Problem to work on: Your task is to reproduce the listing exactly, without its images.

Collected data:
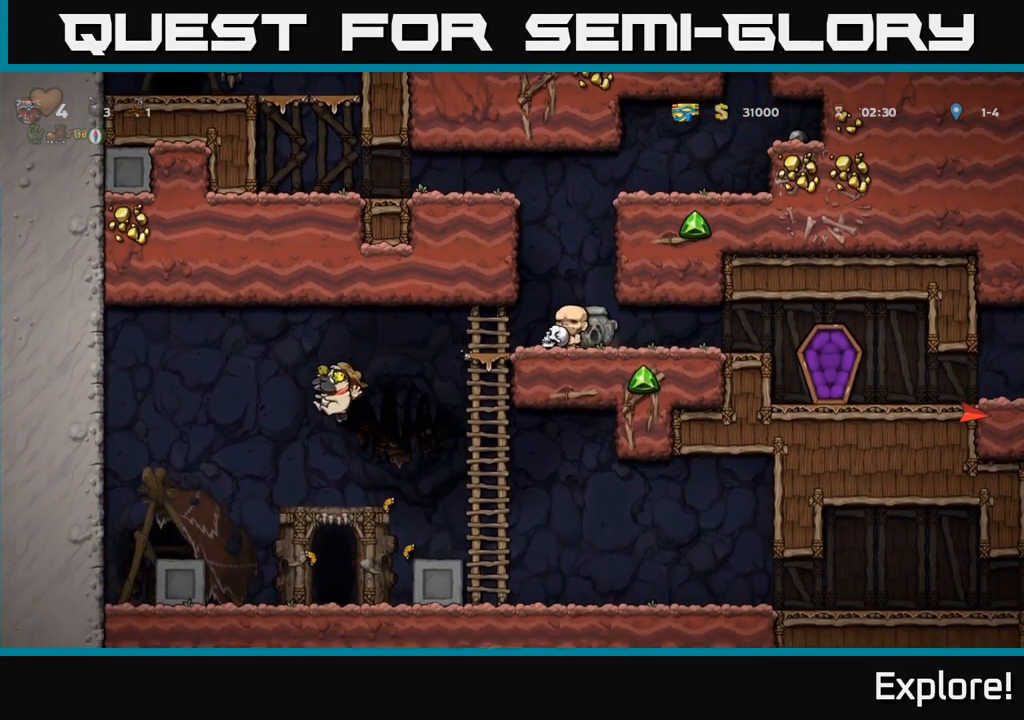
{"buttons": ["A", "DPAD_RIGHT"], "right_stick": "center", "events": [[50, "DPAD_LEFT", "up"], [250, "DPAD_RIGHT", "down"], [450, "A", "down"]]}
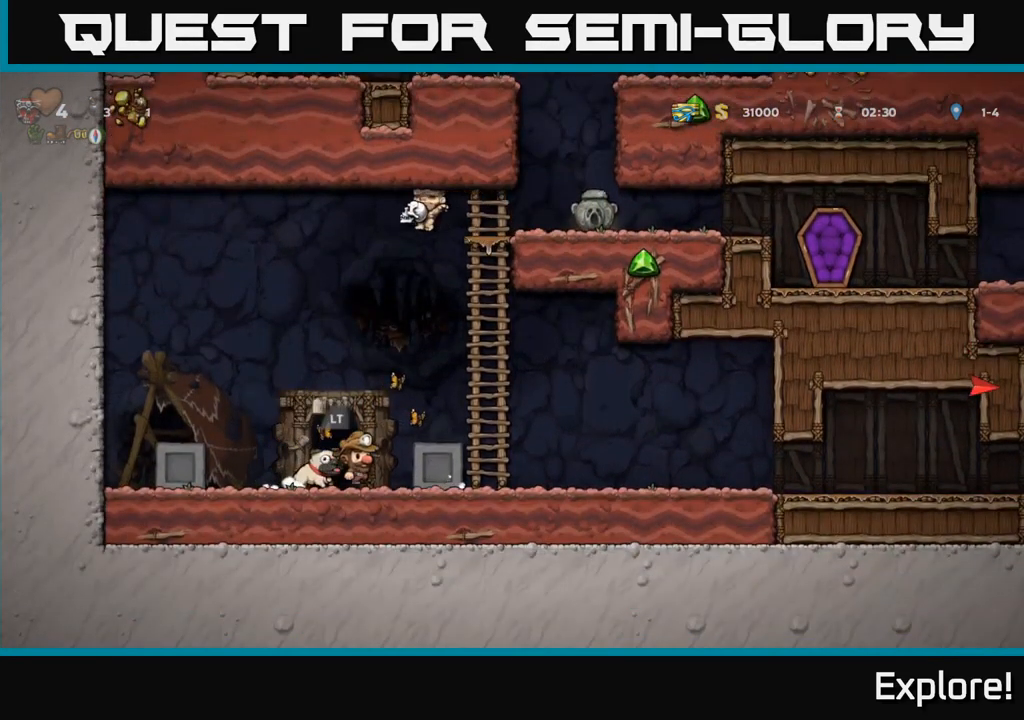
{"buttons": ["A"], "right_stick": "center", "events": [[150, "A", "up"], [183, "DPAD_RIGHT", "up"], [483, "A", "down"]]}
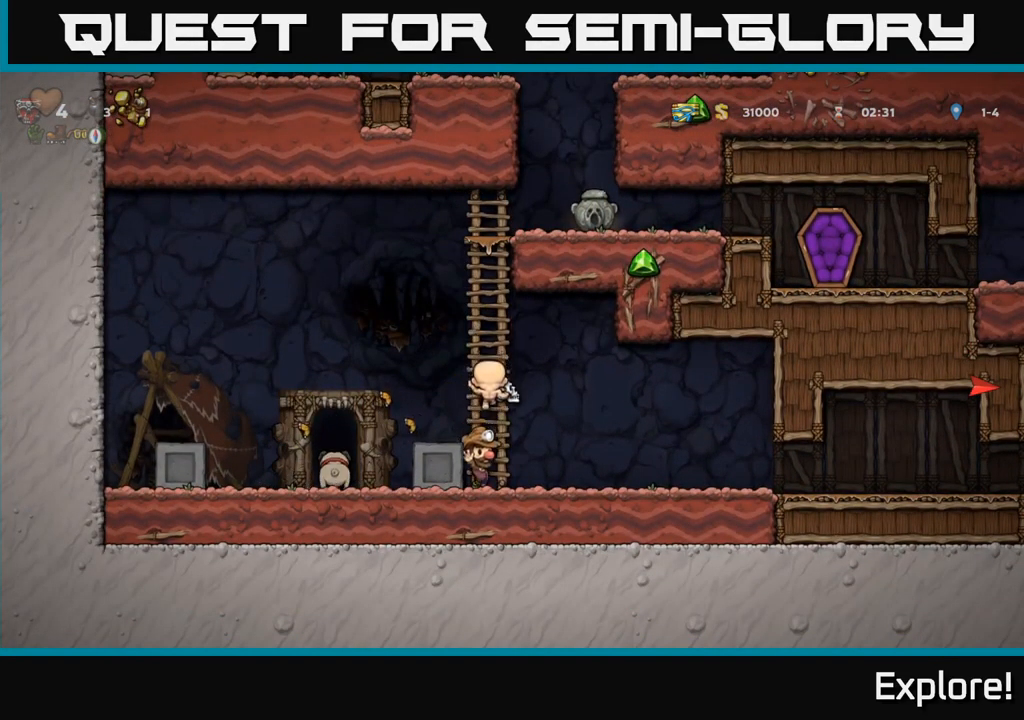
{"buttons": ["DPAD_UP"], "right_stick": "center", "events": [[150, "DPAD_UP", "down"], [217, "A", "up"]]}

Task output:
{"buttons": ["A", "DPAD_RIGHT"], "right_stick": "center", "events": [[50, "DPAD_LEFT", "up"], [250, "DPAD_RIGHT", "down"], [450, "A", "down"]]}
{"buttons": ["A"], "right_stick": "center", "events": [[150, "A", "up"], [183, "DPAD_RIGHT", "up"], [483, "A", "down"]]}
{"buttons": ["DPAD_UP"], "right_stick": "center", "events": [[150, "DPAD_UP", "down"], [217, "A", "up"]]}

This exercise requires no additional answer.